At Media Day today, Randy Moss proclaimed himself as the greatest receiver of all-time. Not in Georgia - shout out to Charley Steiner and Evander Holyfield - but of allllllll time. What do you think Jerry Rice has to say about that, not to mention the legions of others who can stake a semi-legitimate claim to that?
Unlike a fight with your girlfriend, there is one way to solve this argument - math. We're going to turn to the cold, impartial hand of math and get this sorted out, once and for all.
We all know that Jerry Rice is tops in history when it comes to career receptions, yards, and touchdowns; there is no dispute of that. However like any sabrematrician could tell you, counting statistics are just that: simple counts of what happened, with no context towards the opponent, situation, and so on. It tells a story, but not the whole story.
This is where advanced metrics come in. Our model at numberFire uses a concept called expected points, where we measure the amount of a points a team is likely to score in any given drive, and then measure a player's impact on how that expectation changes. To put it another way, we measure the kind of impact a player has on the amount of points his team scores, which obviously has a direct correlation to their likelihood of winning.
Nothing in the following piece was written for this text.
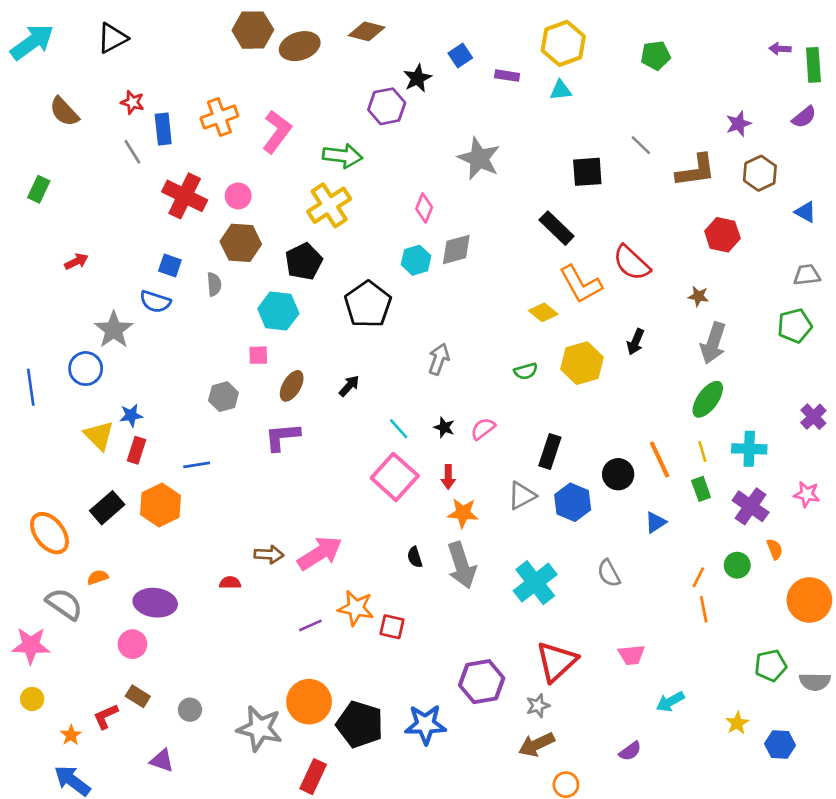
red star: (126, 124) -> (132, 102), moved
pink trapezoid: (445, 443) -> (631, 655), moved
This figure doesn't take into account drops or errant throws towards a receiver; it's simply a measure of how many points a player earns by catching the ball. Since the majority of Jerry Rice's playing career came before 2000 (the beginning of our data), we used regression to estimate Rice's pre-2000 contributions. Let's start with Randy Moss.
Randy Moss, by the numbers
Note: Years with NEP below 100.00 excluded.
Randy's best years came in 2003 and 2007, the former with Minnesota under the hand of Daunte Culpepper and the latter under the hand of Tom Brady at this peak of his powers. All of that efficiency only led the 2003 Vikings to a 9-7 record, whereas the 2007 Pats went 16-0 across the regular season only to get bounced in the Super Bowl by the Giants.
Randy had some great years in there, along with a few years where he sort of disappeared, despite playing for the fantastic Patriots offense. Either way, at his peak, his abilities as both an unparalleled deep threat and a uncoverable possession receiver made him the tops on the league. But was he the best ever? Only one way to find out.
Jerry Rice, by the numbers
Notes: Years with NEP below 100.00 excluded. Because of limitations with data, *Rice's NEP before 2000 is estimated based on regression testing against current NFL players.
One thing to immediately notice is that Jerry's table is bigger, indicating more consistency (every year from 1986-1996) and longevity (16 year difference between 1986 and 2002) in comparison to Moss.
Additionally, no single Moss year can top Rice's 1995 campaign, the standard of standards until Megatron came in and shattered the record.
Enough of them individually though, let's put them side by side and compare.
Rice vs. Moss
Notes: Years with NEP below 120.00 excluded, for space. *Rice's NEP before 2000 is estimated based on regression testing against current NFL players.
Let's go through it one at a time. Jerry Rice has the best year, his 1995 campaign. Jerry is more consistent, covering an entire decade where Moss has a few years lost in the ether after his breakout 2003 season. Jerry also has longer longevity, doing it over a much wider range than Randy, while also keeping up a higher pace; between the two of them, Randy has the top 2 of 3, whereas Jerry has the top 6 of 8.
It seems pretty clear from the data: Jerry Rice is the best receiver of all-time.
As an aside, one thing worth noting is that receiver efficiency is being counted only on receptions, and that it is highly correlated with QB performance. One could argue - weakly - that some of Moss' early results was negatively influenced by inferior QB play than to that of Rice. Of course, one could also argue that the league has changed so much since Rice's first season that his early performances are even more remarkable when compared to his peers at the time...but that's another article for another day.
Oh, and in case you're curious: Megatron's year this year - the one lauded by many as the best ever - came in with a NEP of 178.61, just a shade under Jerry's best year. He wins again.